It is quite possible to have a physical process that cannot be simulated.
I believe it will be possible to build electronic consciousness...
After mulling over these two statements, which may seem contradictory on the surface, I understand what you are saying.
My position might also seem contradictory (though it is not) - because I see profound underlying order in the physical realm, i.e. algorithm at inception. At the same time, I do not see the physical realm as all that there is.
So, IMHO, even if A.I. were to able to simulate consciousness (hard or soft) that would not be the same thing as actualizing a being.
As for consciousness, I see no real difference between people and higher mammals, except that people (some, at least) are not trapped in the immediate present.

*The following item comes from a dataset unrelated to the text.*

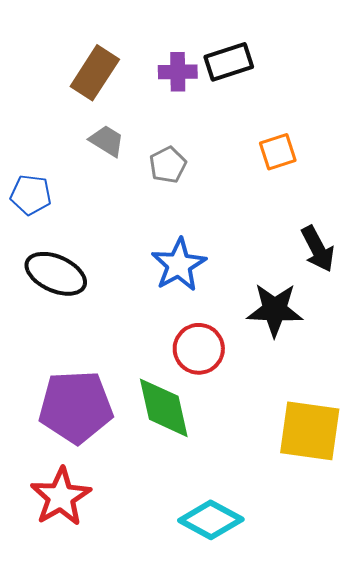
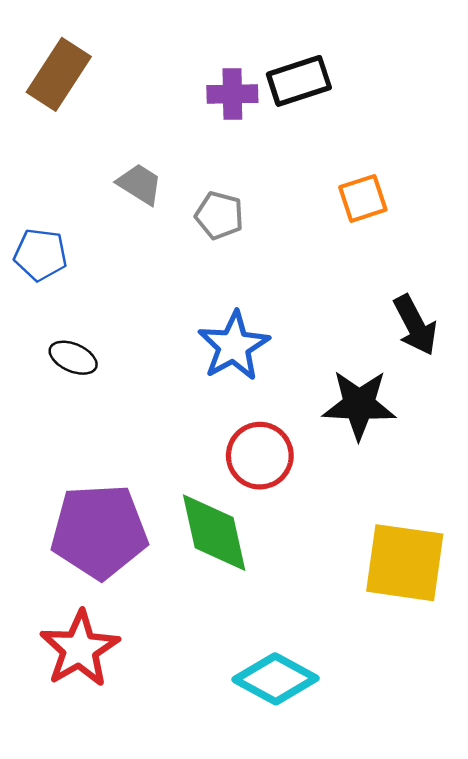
brown rectangle: (95, 73) -> (59, 74), moved
gray pentagon: (168, 165) -> (219, 215), turned -30
black ellipse: (56, 274) -> (73, 358), size x0.6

I spend a lot of time analyzing my dreams -- not as psychotherapy, but to try to find some distinguishing feature that separates them from waking consciousness. Aside from the fact that impossible things happen in dreams, I see little difference. I have even made jokes in my dreams -- not very good ones, perhaps, but not much worse than my waking efforts.
Once I dreamed I was piloting a 747 through the streets of Cincinnati (others must have this dream, because I saw it realized in a TV commercial). My wife and co-pilot asked, "What happens when we come to an intersection?" "We have the right-of-way," I replied.
One of the things absent from my dreams is awareness of the past and future. Everything is right now.
I suspect that dreaming is a lot like dog and cat consciousness. And I suspect that for A.I. to become anything more than a dream, it will have to discover and model the most elementary processes of the brain, rather than the observable behavior of the organism.